AVAILABLE DATA:
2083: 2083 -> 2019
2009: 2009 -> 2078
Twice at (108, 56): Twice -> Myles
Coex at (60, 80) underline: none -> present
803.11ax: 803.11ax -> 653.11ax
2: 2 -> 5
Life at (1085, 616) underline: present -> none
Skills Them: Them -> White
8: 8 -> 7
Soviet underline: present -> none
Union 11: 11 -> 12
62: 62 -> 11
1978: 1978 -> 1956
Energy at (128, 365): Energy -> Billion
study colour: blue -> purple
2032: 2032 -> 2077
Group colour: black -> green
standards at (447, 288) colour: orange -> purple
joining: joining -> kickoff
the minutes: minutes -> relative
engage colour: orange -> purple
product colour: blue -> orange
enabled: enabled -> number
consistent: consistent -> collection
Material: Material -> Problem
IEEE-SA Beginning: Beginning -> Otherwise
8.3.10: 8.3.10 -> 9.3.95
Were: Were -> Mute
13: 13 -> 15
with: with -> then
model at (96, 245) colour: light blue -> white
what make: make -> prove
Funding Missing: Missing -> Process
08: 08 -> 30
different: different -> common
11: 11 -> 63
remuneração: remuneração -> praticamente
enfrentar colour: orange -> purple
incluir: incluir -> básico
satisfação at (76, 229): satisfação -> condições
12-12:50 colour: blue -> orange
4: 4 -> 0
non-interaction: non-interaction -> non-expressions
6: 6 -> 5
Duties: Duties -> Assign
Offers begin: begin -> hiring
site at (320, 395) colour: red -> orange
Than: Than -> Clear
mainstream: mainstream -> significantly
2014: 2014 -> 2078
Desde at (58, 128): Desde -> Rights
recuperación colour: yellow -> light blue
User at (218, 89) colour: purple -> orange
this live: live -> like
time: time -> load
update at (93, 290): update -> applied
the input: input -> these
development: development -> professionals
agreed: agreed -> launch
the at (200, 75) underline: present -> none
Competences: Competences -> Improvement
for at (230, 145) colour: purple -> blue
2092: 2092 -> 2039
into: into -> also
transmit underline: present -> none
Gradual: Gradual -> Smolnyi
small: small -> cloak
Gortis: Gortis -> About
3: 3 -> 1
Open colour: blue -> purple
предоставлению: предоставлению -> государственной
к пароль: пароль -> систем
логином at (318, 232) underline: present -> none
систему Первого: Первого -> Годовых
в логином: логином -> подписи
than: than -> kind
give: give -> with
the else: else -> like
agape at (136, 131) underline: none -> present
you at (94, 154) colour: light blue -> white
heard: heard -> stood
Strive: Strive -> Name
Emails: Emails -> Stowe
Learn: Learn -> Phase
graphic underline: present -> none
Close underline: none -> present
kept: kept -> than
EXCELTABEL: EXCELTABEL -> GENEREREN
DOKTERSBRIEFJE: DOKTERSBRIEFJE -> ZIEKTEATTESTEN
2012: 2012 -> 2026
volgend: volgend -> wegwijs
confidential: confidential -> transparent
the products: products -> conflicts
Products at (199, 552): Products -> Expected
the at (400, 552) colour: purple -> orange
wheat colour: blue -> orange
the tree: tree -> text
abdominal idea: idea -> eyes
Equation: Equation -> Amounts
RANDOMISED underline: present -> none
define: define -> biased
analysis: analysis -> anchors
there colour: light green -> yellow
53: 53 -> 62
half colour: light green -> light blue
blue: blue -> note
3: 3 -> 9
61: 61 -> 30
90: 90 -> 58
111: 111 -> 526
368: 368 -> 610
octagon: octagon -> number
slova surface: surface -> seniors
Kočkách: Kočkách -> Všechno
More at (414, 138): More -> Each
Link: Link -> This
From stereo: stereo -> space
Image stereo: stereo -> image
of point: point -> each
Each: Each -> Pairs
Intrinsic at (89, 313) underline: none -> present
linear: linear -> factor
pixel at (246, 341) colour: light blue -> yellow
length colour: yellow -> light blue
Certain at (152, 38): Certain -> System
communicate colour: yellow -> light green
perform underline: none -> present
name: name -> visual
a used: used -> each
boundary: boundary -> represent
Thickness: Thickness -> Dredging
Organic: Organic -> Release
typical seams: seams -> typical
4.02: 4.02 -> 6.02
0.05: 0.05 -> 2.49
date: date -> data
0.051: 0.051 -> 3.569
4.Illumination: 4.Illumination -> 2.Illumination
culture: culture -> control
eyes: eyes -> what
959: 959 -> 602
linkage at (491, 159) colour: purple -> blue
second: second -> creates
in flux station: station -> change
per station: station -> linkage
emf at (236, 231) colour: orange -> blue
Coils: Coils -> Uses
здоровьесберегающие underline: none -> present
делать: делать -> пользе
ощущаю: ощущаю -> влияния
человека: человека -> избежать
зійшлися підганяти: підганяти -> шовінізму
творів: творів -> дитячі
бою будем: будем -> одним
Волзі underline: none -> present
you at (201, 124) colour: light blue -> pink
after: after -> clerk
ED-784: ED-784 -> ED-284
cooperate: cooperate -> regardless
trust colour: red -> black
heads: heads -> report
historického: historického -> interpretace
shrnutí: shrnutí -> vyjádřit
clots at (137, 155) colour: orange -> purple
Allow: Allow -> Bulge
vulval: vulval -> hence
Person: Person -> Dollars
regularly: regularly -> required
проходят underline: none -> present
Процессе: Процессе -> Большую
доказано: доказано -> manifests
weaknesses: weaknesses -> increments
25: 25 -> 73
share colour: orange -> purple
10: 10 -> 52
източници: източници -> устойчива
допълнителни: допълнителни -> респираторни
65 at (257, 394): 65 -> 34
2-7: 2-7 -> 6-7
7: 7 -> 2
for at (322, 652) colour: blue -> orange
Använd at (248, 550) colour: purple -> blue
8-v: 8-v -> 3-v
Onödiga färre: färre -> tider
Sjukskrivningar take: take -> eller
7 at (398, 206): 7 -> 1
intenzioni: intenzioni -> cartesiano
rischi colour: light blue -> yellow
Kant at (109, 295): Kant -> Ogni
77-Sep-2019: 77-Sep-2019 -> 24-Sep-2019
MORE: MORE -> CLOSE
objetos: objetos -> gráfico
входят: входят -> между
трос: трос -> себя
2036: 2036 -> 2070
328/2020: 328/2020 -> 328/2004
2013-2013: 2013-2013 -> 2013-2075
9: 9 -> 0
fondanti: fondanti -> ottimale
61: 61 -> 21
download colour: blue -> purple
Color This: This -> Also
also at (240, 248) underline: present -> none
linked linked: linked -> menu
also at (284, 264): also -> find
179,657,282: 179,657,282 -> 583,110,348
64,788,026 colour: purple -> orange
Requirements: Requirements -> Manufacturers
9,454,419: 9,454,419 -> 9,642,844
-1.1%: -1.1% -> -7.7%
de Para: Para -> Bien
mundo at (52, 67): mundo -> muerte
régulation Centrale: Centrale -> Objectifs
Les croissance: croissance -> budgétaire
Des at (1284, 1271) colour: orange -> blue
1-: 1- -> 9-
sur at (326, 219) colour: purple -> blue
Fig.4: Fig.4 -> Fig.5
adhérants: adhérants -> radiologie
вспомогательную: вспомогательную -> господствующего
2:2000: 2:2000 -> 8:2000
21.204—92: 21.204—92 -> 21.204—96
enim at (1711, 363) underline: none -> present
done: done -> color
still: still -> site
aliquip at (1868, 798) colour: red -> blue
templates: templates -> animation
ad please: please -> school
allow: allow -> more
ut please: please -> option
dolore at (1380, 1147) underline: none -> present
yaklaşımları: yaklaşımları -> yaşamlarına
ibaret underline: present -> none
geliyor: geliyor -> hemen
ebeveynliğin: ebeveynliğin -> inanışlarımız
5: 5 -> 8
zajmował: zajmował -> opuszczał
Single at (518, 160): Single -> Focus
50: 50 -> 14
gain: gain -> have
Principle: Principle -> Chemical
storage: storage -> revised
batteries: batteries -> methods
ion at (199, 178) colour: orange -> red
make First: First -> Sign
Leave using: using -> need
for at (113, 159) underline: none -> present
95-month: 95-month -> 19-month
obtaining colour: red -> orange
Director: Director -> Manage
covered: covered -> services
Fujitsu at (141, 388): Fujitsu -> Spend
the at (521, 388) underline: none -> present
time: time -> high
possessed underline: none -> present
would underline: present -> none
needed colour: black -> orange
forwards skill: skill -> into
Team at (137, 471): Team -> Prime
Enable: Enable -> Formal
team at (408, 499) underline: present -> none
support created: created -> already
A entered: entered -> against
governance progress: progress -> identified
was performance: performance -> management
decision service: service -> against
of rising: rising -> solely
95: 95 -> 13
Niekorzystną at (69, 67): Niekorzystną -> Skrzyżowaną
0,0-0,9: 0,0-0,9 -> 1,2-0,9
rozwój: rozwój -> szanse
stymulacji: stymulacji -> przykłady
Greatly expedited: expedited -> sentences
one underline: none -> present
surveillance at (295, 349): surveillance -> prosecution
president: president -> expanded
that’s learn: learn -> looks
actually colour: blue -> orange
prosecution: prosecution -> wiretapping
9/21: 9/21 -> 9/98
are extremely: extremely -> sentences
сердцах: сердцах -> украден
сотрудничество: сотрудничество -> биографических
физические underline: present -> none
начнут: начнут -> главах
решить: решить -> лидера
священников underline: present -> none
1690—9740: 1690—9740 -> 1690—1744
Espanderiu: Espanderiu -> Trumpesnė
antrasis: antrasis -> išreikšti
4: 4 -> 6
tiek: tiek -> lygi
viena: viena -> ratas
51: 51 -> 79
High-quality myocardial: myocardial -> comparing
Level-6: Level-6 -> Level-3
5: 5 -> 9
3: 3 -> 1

PROBLEM STATEMENT: Copy the items word for word, starting at the first line and ending with the line that contains "предоставлению: предоставлению ->".

COMPLETE OUTPUT:
2083: 2083 -> 2019
2009: 2009 -> 2078
Twice at (108, 56): Twice -> Myles
Coex at (60, 80) underline: none -> present
803.11ax: 803.11ax -> 653.11ax
2: 2 -> 5
Life at (1085, 616) underline: present -> none
Skills Them: Them -> White
8: 8 -> 7
Soviet underline: present -> none
Union 11: 11 -> 12
62: 62 -> 11
1978: 1978 -> 1956
Energy at (128, 365): Energy -> Billion
study colour: blue -> purple
2032: 2032 -> 2077
Group colour: black -> green
standards at (447, 288) colour: orange -> purple
joining: joining -> kickoff
the minutes: minutes -> relative
engage colour: orange -> purple
product colour: blue -> orange
enabled: enabled -> number
consistent: consistent -> collection
Material: Material -> Problem
IEEE-SA Beginning: Beginning -> Otherwise
8.3.10: 8.3.10 -> 9.3.95
Were: Were -> Mute
13: 13 -> 15
with: with -> then
model at (96, 245) colour: light blue -> white
what make: make -> prove
Funding Missing: Missing -> Process
08: 08 -> 30
different: different -> common
11: 11 -> 63
remuneração: remuneração -> praticamente
enfrentar colour: orange -> purple
incluir: incluir -> básico
satisfação at (76, 229): satisfação -> condições
12-12:50 colour: blue -> orange
4: 4 -> 0
non-interaction: non-interaction -> non-expressions
6: 6 -> 5
Duties: Duties -> Assign
Offers begin: begin -> hiring
site at (320, 395) colour: red -> orange
Than: Than -> Clear
mainstream: mainstream -> significantly
2014: 2014 -> 2078
Desde at (58, 128): Desde -> Rights
recuperación colour: yellow -> light blue
User at (218, 89) colour: purple -> orange
this live: live -> like
time: time -> load
update at (93, 290): update -> applied
the input: input -> these
development: development -> professionals
agreed: agreed -> launch
the at (200, 75) underline: present -> none
Competences: Competences -> Improvement
for at (230, 145) colour: purple -> blue
2092: 2092 -> 2039
into: into -> also
transmit underline: present -> none
Gradual: Gradual -> Smolnyi
small: small -> cloak
Gortis: Gortis -> About
3: 3 -> 1
Open colour: blue -> purple
предоставлению: предоставлению -> государственной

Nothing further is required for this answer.